A specific diagnostic test for small fiber neuropathy is a skin biopsy; this includes a count of the intraepidermal small nerve fibers (IENF) that cross the basal membrane. The loss of IENF can be reliably measured and is currently used to diagnose small fiber neuropathy (SFN) [17].


Skin biopsy is much less invasive and more practical than peripheral nerve biopsy. It is a safe and reliable tool for investigating nociceptive fibers in human epidermis and dermis [29]. It can be performed at any site of the body, with a disposable punch, using a sterile technique, and under local anesthesia (Figure 2) [29].

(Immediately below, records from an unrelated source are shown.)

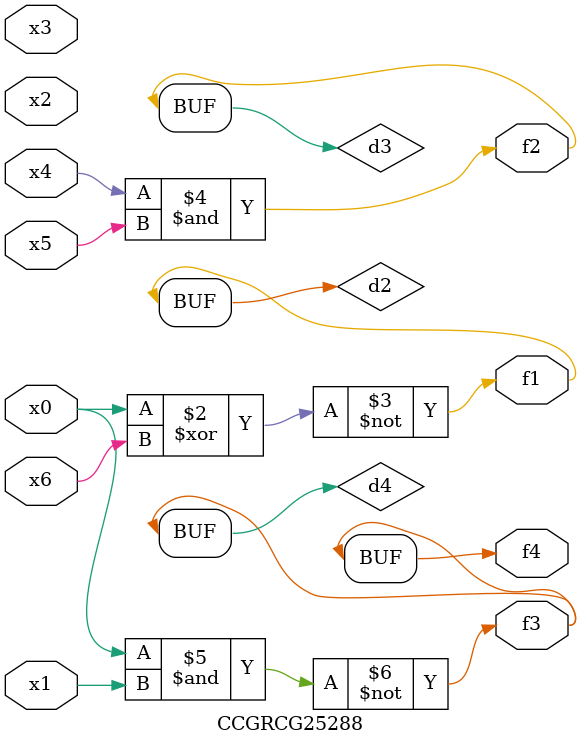
<source format=v>
module CCGRCG25288(
	input x0, x1, x2, x3, x4, x5, x6,
	output f1, f2, f3, f4
);

	wire d1, d2, d3, d4;

	nor (d1, x0);
	xnor (d2, x0, x6);
	and (d3, x4, x5);
	nand (d4, x0, x1);
	assign f1 = d2;
	assign f2 = d3;
	assign f3 = d4;
	assign f4 = d4;
endmodule

</source>
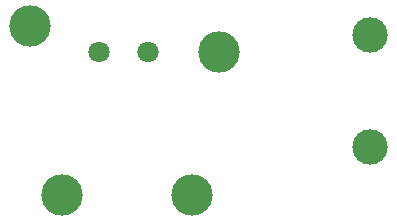
<source format=gbr>
G04 #@! TF.FileFunction,Copper,L2,Bot,Signal*
%FSLAX46Y46*%
G04 Gerber Fmt 4.6, Leading zero omitted, Abs format (unit mm)*
G04 Created by KiCad (PCBNEW 4.0.1-stable) date 2016/04/06 15:56:50*
%MOMM*%
G01*
G04 APERTURE LIST*
%ADD10C,0.100000*%
%ADD11C,3.500000*%
%ADD12C,1.800000*%
%ADD13C,3.000000*%
G04 APERTURE END LIST*
D10*
D11*
X148501100Y-105003600D03*
D12*
X138301100Y-105003600D03*
X142501100Y-105003600D03*
D11*
X132501100Y-102803600D03*
X146201100Y-117103600D03*
X135201100Y-117103600D03*
D13*
X161290000Y-113030000D03*
X161290000Y-103580000D03*
M02*

</source>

A recent study assessed the usefulness of skin biopsy in the assessment of 145 patients with suspected SFN [21]. In 59% of patients skin biopsy was abnormal in at least one site [21]. Patients with confirmed SFN were significantly more likely to have pain; they were more than twice as likely to respond to standard neuropathic pain medications [21]. A positive response to neuropathic pain medications was seen in 84% of patients with an abnormal skin biopsy compared to only 42% of those with a normal biopsy [21]. Skin biopsy has a relatively high yield in patients with sensory symptoms with no findings of mixed fiber neuropathy on clinical examination or on nerve conduction studies [21].

Along with neuronal and immunological systems, the skin plays a critical role in sensory transduction [1]. Further direct targeting of the skin with topical agents should be considered. The interaction of TRPV1 and TRPA1 channels in the skin in painful conditions needs further exploration. Second generation TRPV1 antagonists (without on-target side effects of hyperthermia and burn risk) are under development [6].

In Pain Medicine, the skin does indeed matter!